Le groupe canadien Magic! est de retour avec Primary Colours, un second album qui risque de le propulser de nouveau au sommet des palmarès.

Qui n’a pas entendu la chanson Rude, une pièce reggae et pop hyper accrocheuse qui s’est retrouvée numéro 1 dans plusieurs pays et qui a été téléchargée des millions de fois? C’est la carte de visite du quatuor torontois Magic!, qui a fait paraître en 2014 le disque Don’t Kill the Magic et qui est maintenant prêt pour la suite.
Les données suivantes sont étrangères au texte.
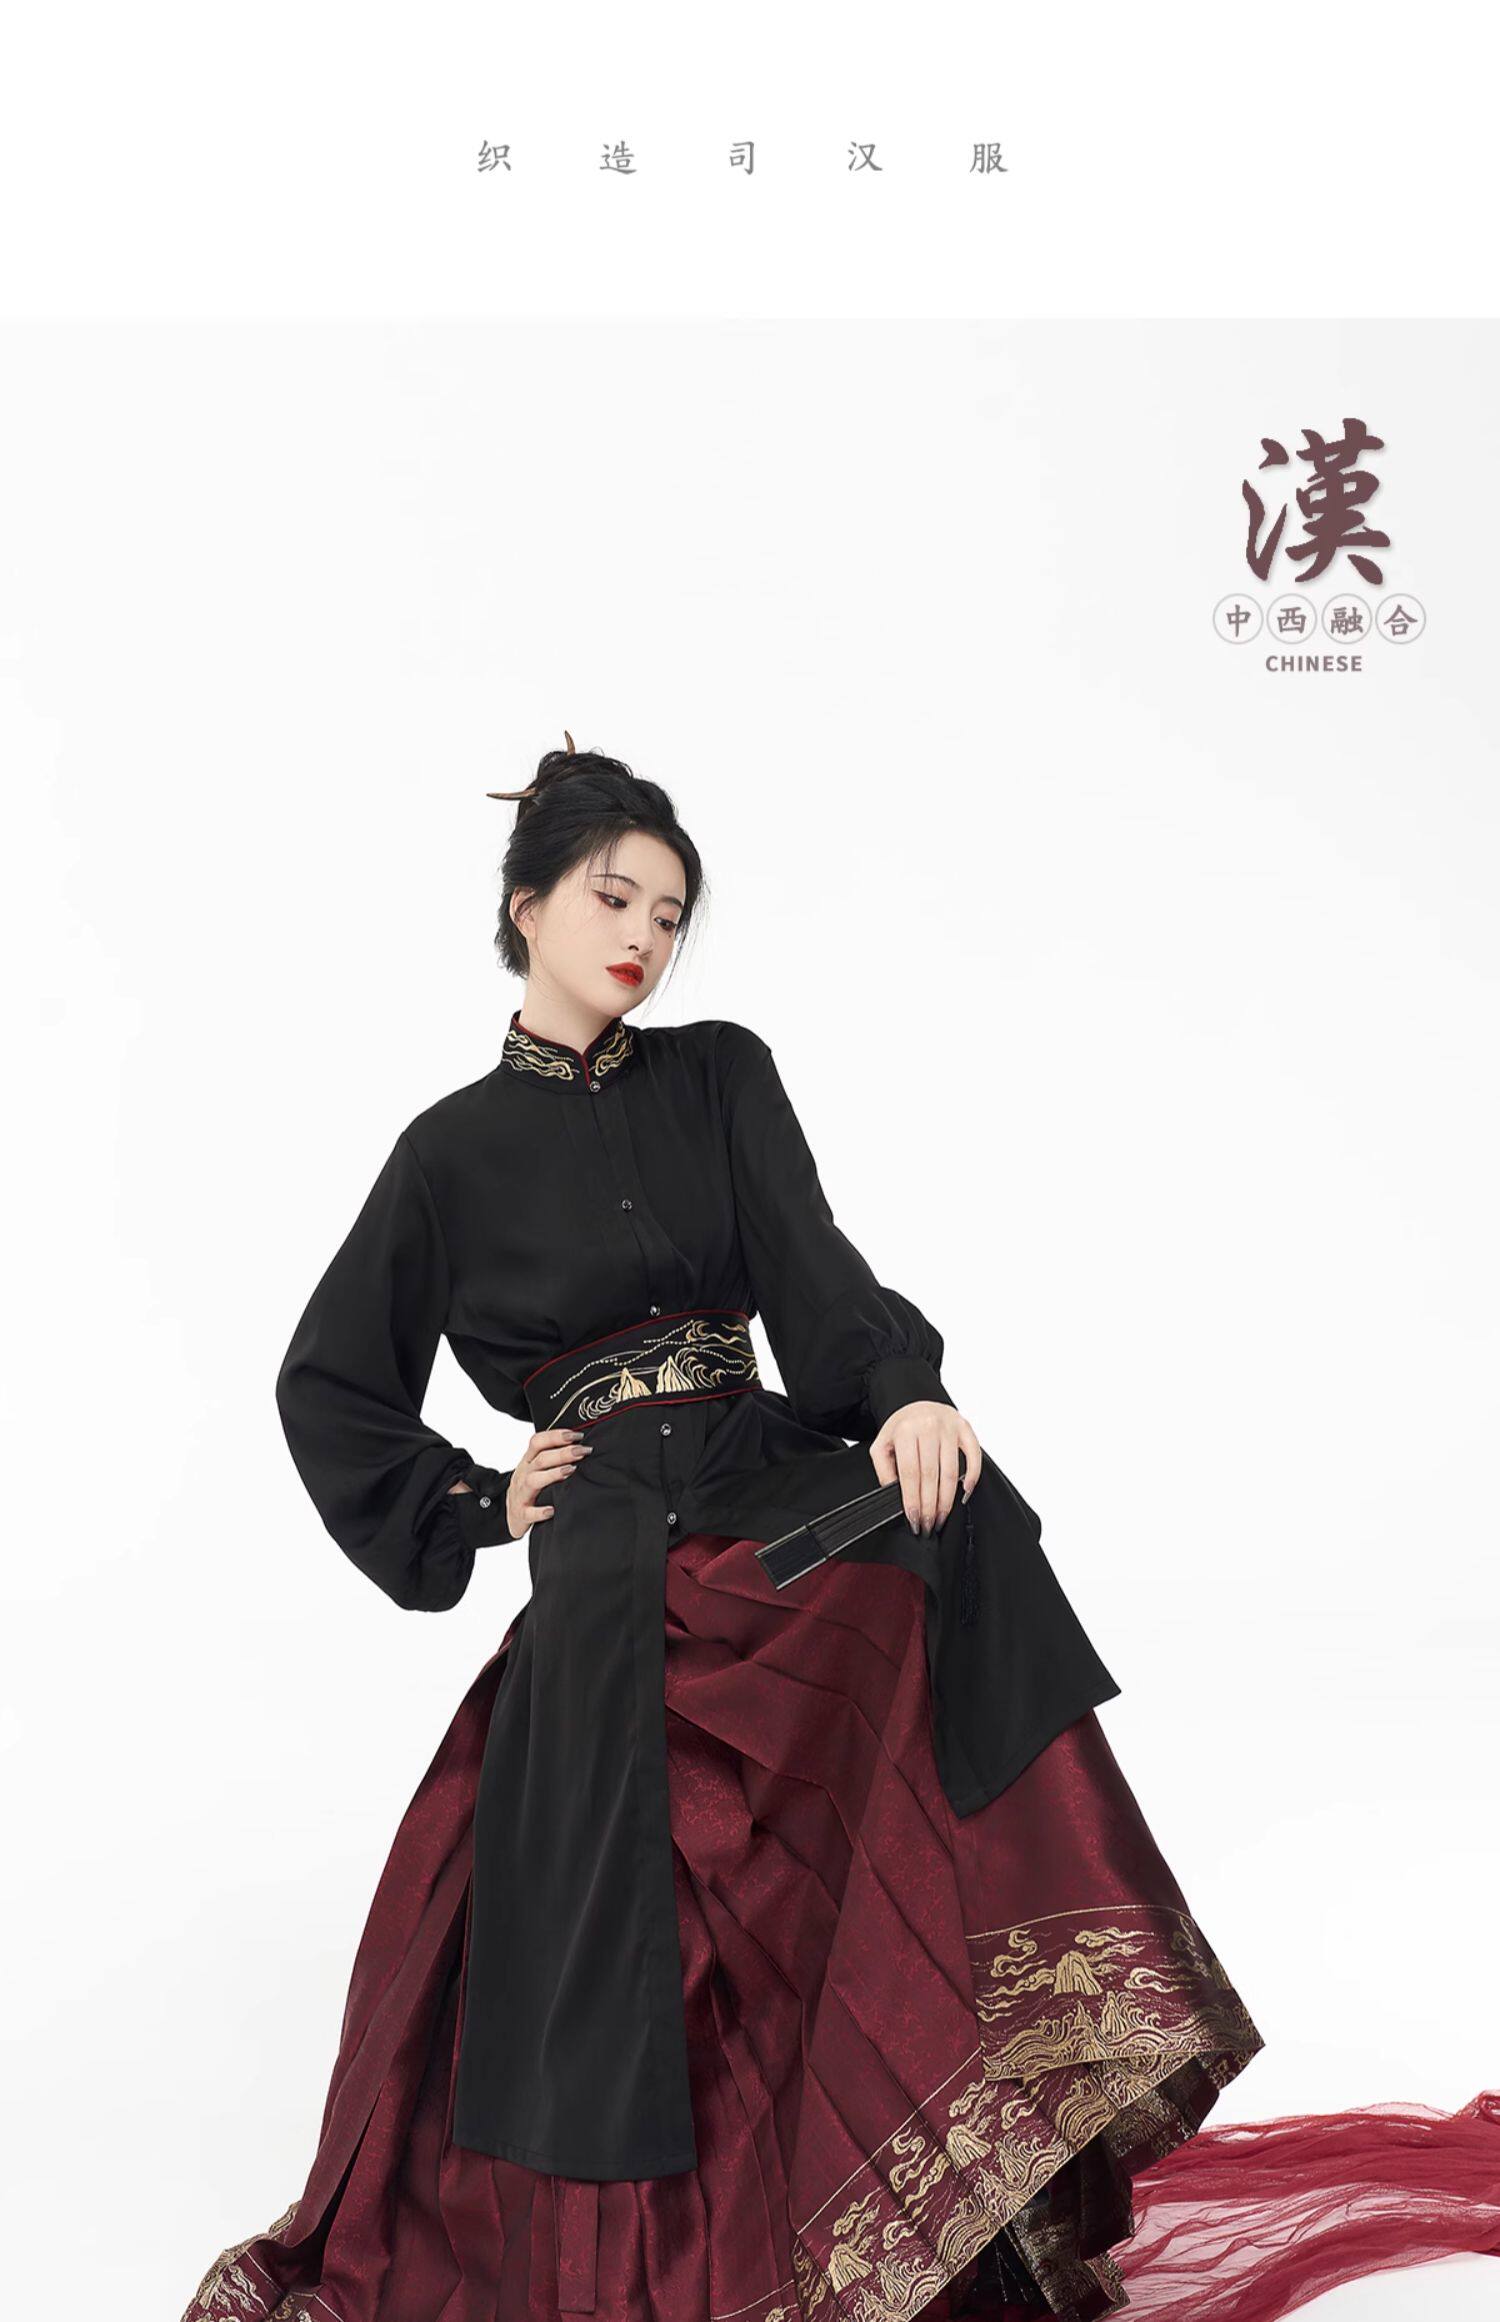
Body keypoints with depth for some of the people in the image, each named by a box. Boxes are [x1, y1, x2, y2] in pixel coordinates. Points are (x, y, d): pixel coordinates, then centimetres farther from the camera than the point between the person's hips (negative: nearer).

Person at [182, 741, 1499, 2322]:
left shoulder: (721, 1078, 15)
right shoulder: (455, 1149, 11)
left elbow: (809, 1265, -1)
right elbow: (328, 1385, 15)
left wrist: (906, 1391, -21)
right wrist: (475, 1507, 3)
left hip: (762, 1460, 2)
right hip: (606, 1501, -1)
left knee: (965, 1522, -28)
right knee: (599, 1619, -33)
«On ne veut pas être connus pour seulement une chanson, confiait le chanteur Nasri lors d’une visite à Montréal en mai dernier. En même temps, si ça peut amener des gens à nos spectacles, on va les gagner par notre énergie sur scène. Je comprends cette tendance de ne plus écouter des albums en entier mais seulement quelques pièces ici et là. Je suis comme ça moi aussi.»

Fait du même bois que son prédécesseur, Primary Colours accentue le côté pop. Chacune des nouvelles compositions pourra facilement être diffusées à la radio et rivalisera sans aucune difficulté avec des sommités du genre comme Justin Bieber, à qui Nasri a déjà prêté sa plume.

«Je n’écoute pratiquement que de la musique pop, avoue le leader mi-trentenaire de la formation. Lorsque tu as un talent du ciel pour faire des chansons accrocheuses, c’est un cadeau dont tu dois faire profiter le monde entier.»

«Sean Paul est une légende du reggae. Il sait comment transformer une chanson en quelque chose d’amusant, de génial et de festif.»  –Nasri, qui a fait appel à ses services pour la pièce Lay You Down Easy.

L’ajout d’une texture reggae complexifie évidemment la couleur, tout comme le désir des autres membres du groupe d’y apporter plus de variété, eux qui aiment autant les Beatles que Stevie Wonder, James Blake, Radiohead et le rock des années 1970. Cela se fait entre autres ressentir sur Gloria et ses synthétiseurs qui rappellent The Police.

Les textes s’avèrent plus personnels, que ce soit No Regrets et No Sleep, qui évoquent les bouleversements liés à la naissance d’un enfant, ou The Way God Made Me, où Nasri se met à nu sur la difficulté de percer dans le métier lorsqu’on est arabe. «Ce sont des moments d’honnêteté qui sont importants pour qu’on ait une véritable relation avec nos fans», s’ouvre le principal intéressé.

Pas question pour autant de parler de maturité qui bouleverse tout. «Je suis comme un enfant de 10 ans et je pense que je vais toujours être dans cet état d’esprit, admet le musicien qui est devenu père. Un enfant t’apporte plus d’amour, je n’ai jamais été aussi heureux qu’aujourd’hui. Mais Magic! continue à faire de la musique légère avec du cœur. On s’amuse et j’espère que les gens le ressentent, que c’est communicatif.»